● **Выполните задания**
A. Перепишите дословно кусок отрывка о публикации Сарнова. Начните со слов «И еще один пример.», а закончите на словах «Литературного Центра Конструктивистов.)».
B. В каком году, если верить отрывку о публикации Сарнова, на самом деле вышли «Перестаньте удивляться! Невыдуманные истории»?
C. Согласуются ли с отрывком о публикации Сарнова эти утверждения? (i) Шубинский ссылается на публикацию Сарнова без всякого высокомерия. (ii) Сборник «Бизнес» вышел в 1929 году. (iii) Публикация Сарнова напечатана в журнале «Новый мир». На каждое ответьте «да» или «нет» и приведите решающие слова отрывка в точности.

И еще один пример. Шубинский ссылается (не без высокомерия) на публикацию Бенедикта Сарнова: «<…> Б. М. Сарнов счел возможным опубликовать важные фрагменты первоначальной редакции «Стихов о поэте и романтике» [Багрицкого] в собрании литературных и житейских анекдотцев («Перестаньте удивляться» // «Октябрь», 1998, № 3)». На самом деле публикация Сарнова «Перестаньте удивляться! Невыдуманные истории» вышла на в 1998, а в 1997 году (Октябрь. 1997. № 3. С. 98-129). Ошибочка? Выуженный в интернете текст? Или же симптоматичное для Шубинского скорочтение источников? (Кстати сказать, Шубинский мог бы по крайней мере разузнать, где хранится текст «первоначальной» редакции «Стихов о поэте и романтике» и сверить его с первой публикации в сборнике «Бизнес» (1929) Литературного Центра Конструктивистов.)

● **Исходные материалы**
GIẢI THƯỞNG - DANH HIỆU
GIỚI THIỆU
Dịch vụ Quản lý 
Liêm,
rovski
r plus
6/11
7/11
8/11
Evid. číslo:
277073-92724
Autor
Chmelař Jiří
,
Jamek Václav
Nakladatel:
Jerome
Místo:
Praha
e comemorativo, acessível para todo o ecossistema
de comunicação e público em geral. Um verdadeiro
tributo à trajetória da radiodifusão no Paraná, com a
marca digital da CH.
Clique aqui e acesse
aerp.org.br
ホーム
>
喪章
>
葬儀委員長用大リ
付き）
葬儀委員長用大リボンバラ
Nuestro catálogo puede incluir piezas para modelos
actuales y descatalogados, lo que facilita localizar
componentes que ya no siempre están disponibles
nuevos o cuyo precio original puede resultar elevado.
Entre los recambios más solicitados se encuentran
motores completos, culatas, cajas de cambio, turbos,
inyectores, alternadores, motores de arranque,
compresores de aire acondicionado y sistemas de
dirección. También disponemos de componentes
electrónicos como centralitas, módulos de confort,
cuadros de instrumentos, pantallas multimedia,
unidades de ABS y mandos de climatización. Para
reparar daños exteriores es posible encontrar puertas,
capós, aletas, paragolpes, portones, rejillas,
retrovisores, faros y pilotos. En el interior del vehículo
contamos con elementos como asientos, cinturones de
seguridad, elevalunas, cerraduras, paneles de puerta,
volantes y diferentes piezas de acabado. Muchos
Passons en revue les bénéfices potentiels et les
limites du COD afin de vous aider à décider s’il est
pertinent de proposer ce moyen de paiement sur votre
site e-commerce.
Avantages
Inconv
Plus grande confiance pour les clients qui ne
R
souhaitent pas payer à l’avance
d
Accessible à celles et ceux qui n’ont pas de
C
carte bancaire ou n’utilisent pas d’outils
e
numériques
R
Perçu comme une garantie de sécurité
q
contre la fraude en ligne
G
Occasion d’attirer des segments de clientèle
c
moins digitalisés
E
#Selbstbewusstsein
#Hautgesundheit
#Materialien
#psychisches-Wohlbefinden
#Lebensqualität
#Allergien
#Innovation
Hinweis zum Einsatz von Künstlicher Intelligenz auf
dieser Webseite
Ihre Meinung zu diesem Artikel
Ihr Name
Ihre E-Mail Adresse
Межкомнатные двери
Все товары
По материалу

● **Ответы к заданиям**
A.
И еще один пример. Шубинский ссылается (не без высокомерия) на публикацию Бенедикта Сарнова: «<…> Б. М. Сарнов счел возможным опубликовать важные фрагменты первоначальной редакции «Стихов о поэте и романтике» [Багрицкого] в собрании литературных и житейских анекдотцев («Перестаньте удивляться» // «Октябрь», 1998, № 3)». На самом деле публикация Сарнова «Перестаньте удивляться! Невыдуманные истории» вышла на в 1998, а в 1997 году (Октябрь. 1997. № 3. С. 98-129). Ошибочка? Выуженный в интернете текст? Или же симптоматичное для Шубинского скорочтение источников? (Кстати сказать, Шубинский мог бы по крайней мере разузнать, где хранится текст «первоначальной» редакции «Стихов о поэте и романтике» и сверить его с первой публикации в сборнике «Бизнес» (1929) Литературного Центра Конструктивистов.)

B. В 1997 году.

C.
(i) Нет: «Шубинский ссылается (не без высокомерия)».
(ii) Да: «в сборнике «Бизнес» (1929)».
(iii) Нет: «(Октябрь. 1997. № 3. С. 98-129)».